Fracking is a dangerous technology which will not employ thousands of local people. That is an inflated number that the politicians are using to lure the public into thinking this is the best thing to ever happen to Southern Illinois. Most of the jobs are personnel who will come with the fracking company. The depletion of our drinking water should be a concern to everyone. Will they use our biggest body of water and the source of our drinking water, Rend Lake? If the New Albany Shale Region is fracked, that is 10,000 wells. That would deplete Rend Lake 18 times. It takes 4 million gallons of water to frack one well, one time; 72 million gallons of water total for one well. Big Oil will use over 600 cancerous chemicals to frack each well plus special sand they will take from Starved Rock State Park and destroy that park in the excavation. And where will they store this hazardous waste water? Is that in Rep. John Bradley’s very strict regulations bill? I think they’ll drill a hole in the ground on site, and put the waste water below the aquifer, and hope it stays there.

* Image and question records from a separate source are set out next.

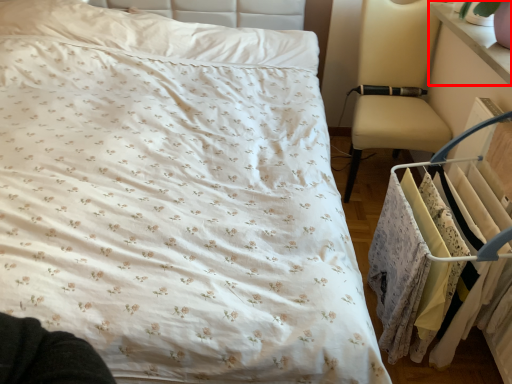
Question: Where is changing table (annotated by the red box) located in relation to closet in the image?

Choices:
 (A) right
 (B) left

Answer: (A)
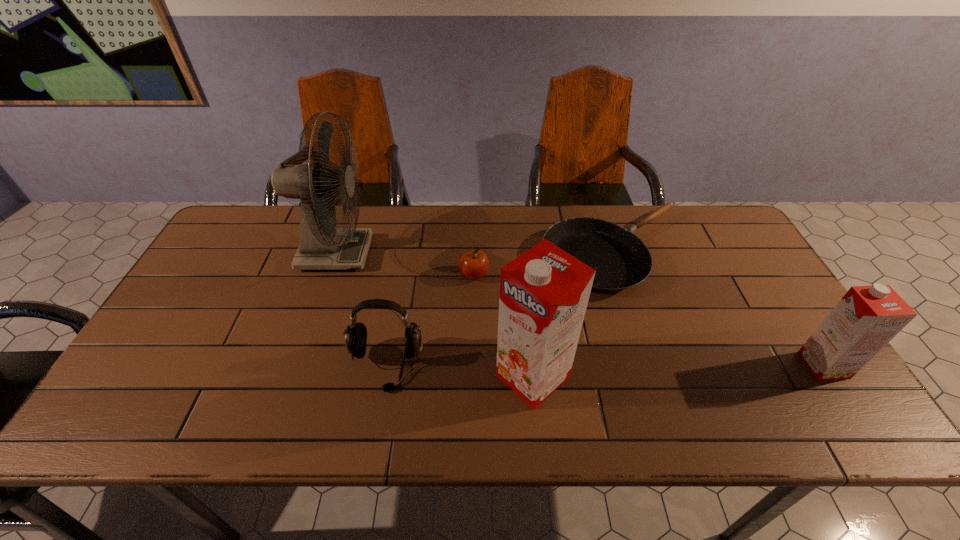
Locate an element on the screen. Image resolution: width=960 pixels, height=540 pixels. free space for a new carton on the left is located at coordinates (229, 387).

Most experts agree that fracking should never take place in an earthquake fault area. We sit on the Wabash Valley Fault line. The Cottage Grove Fault Line was discovered in 1968 after we experienced that 5.6 earthquake. That fault is just a couple of miles south of where I live. Fracking has caused earthquakes in Oklahoma and other states, and we are long overdue. If we have an earthquake after these poisonous chemicals have been placed in the ground, they will be released in our groundwater. No one will ever live in this area again. It will be like Love Canal.

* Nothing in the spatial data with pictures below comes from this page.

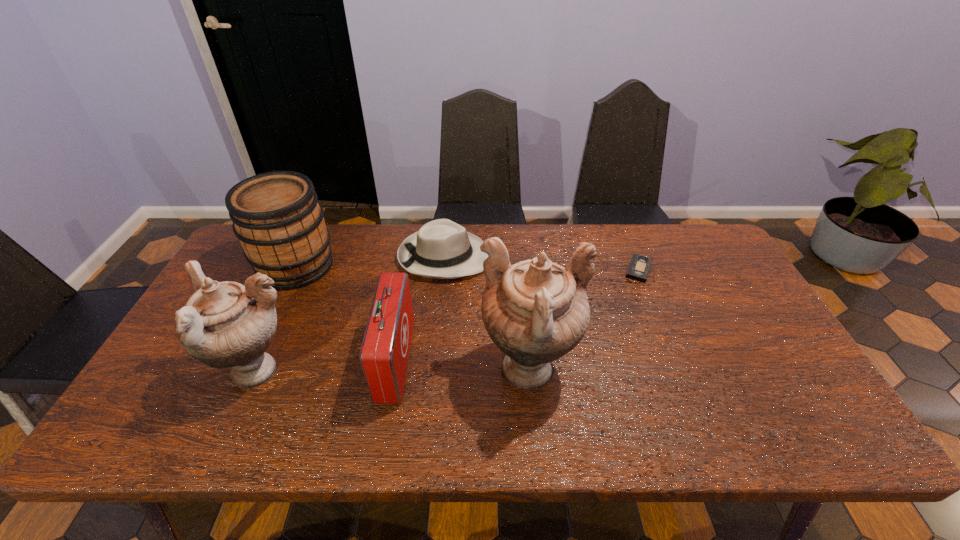
Find the location of `object that can be found as the closest to the first-aid kit`. object that can be found as the closest to the first-aid kit is located at coordinates (442, 249).

Image resolution: width=960 pixels, height=540 pixels. I want to click on free region that satisfies the following two spatial constraints: 1. on the front-facing side of the fedora; 2. on the front side of the shorter urn, so click(434, 373).

The width and height of the screenshot is (960, 540). Find the location of `free space that satisfies the following two spatial constraints: 1. on the back side of the right urn; 2. on the front-facing side of the fedora`. free space that satisfies the following two spatial constraints: 1. on the back side of the right urn; 2. on the front-facing side of the fedora is located at coordinates (518, 257).

You are a GUI agent. You are given a task and a screenshot of the screen. Output one action in this format:
    pyautogui.click(x=<x>, y=<y>)
    Task: Click on the free space that satisfies the following two spatial constraints: 1. on the front-facing side of the second shortest object; 2. on the right side of the rightmost object
    The height and width of the screenshot is (540, 960).
    Given the screenshot: What is the action you would take?
    pyautogui.click(x=444, y=269)

The height and width of the screenshot is (540, 960). Identify the location of free space that satisfies the following two spatial constraints: 1. on the front side of the shortest object; 2. on the right side of the cider. (294, 269).

At what (x,y) coordinates should I click in order to perform the action: click on vacant area that satisfies the following two spatial constraints: 1. on the back side of the taller urn; 2. on the front-facing side of the second shortest object. Please return your answer as a coordinate pair (x, y). Looking at the image, I should click on (518, 257).

Find the location of a particular element. The image size is (960, 540). vacant region that satisfies the following two spatial constraints: 1. on the back side of the tallest object; 2. on the front-facing side of the second shortest object is located at coordinates (518, 257).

Statistically speaking, at one in three wells, there will be an accident. This deadly cocktail of sand, water and chemicals will spill on the surface of the ground from a leak, or worse, a complete blowout. Unless there is a well-casing standard, this concrete casing may not stand up to the thousands of pounds of pressure per inch. Overtime, concrete cracks. The casing needs to last forever to protect the aquifer. My husband and I own our gas and oil rights. We do not intend to sign the lease for any amount of money. We don’t want our land, wildlife, and our own health exposed to these dangerous chemicals and the methane that escapes into the air every time a well is fracked. My husband talked with an official at the Illinois Department of Natural Resources at his Springfield office. They were having a civil conversation until he said to my husband, “We will force you to sign a lease, you better get a lawyer.” His assistant told me, when I called back the next day, that he was probably referring to “forced integration.” I guess it is similar to eminent domain. It’s for the profit of Big Oil, the state and politicians.
Fracking makes the landscape ugly. They need a pad for each well and clear the surrounding area to make room for it. Fracking means a caravan of trucks coming down our road every day, all day long. No more peace and quiet. I’d rather have Big Oil buy my property now. I won’t be able to live here or to sell it after they leave.
Let’s not be fooled by the politicians and Big Oil. Our home, our environment, our water and wildlife are at stake. We need a moratorium to study the facts, and let the experts give their opinions. A disaster is waiting to happen if we don’t slow down and do this right. The gas and oil isn’t going anywhere. It can wait while the study is completed by the Federal EPA. This is my home, my family. It’s your home, too. Please ask Rep. Bradley and Sen. Forby for a Moratorium on Fracking. Pause don’t trust Big Oil to “do right by their neighbors.”
Joy Ramsey of rural Williamson County is a member of Southern Illinoisans Against Fracturing Our Environment. She is a retired real estate broker and secretary.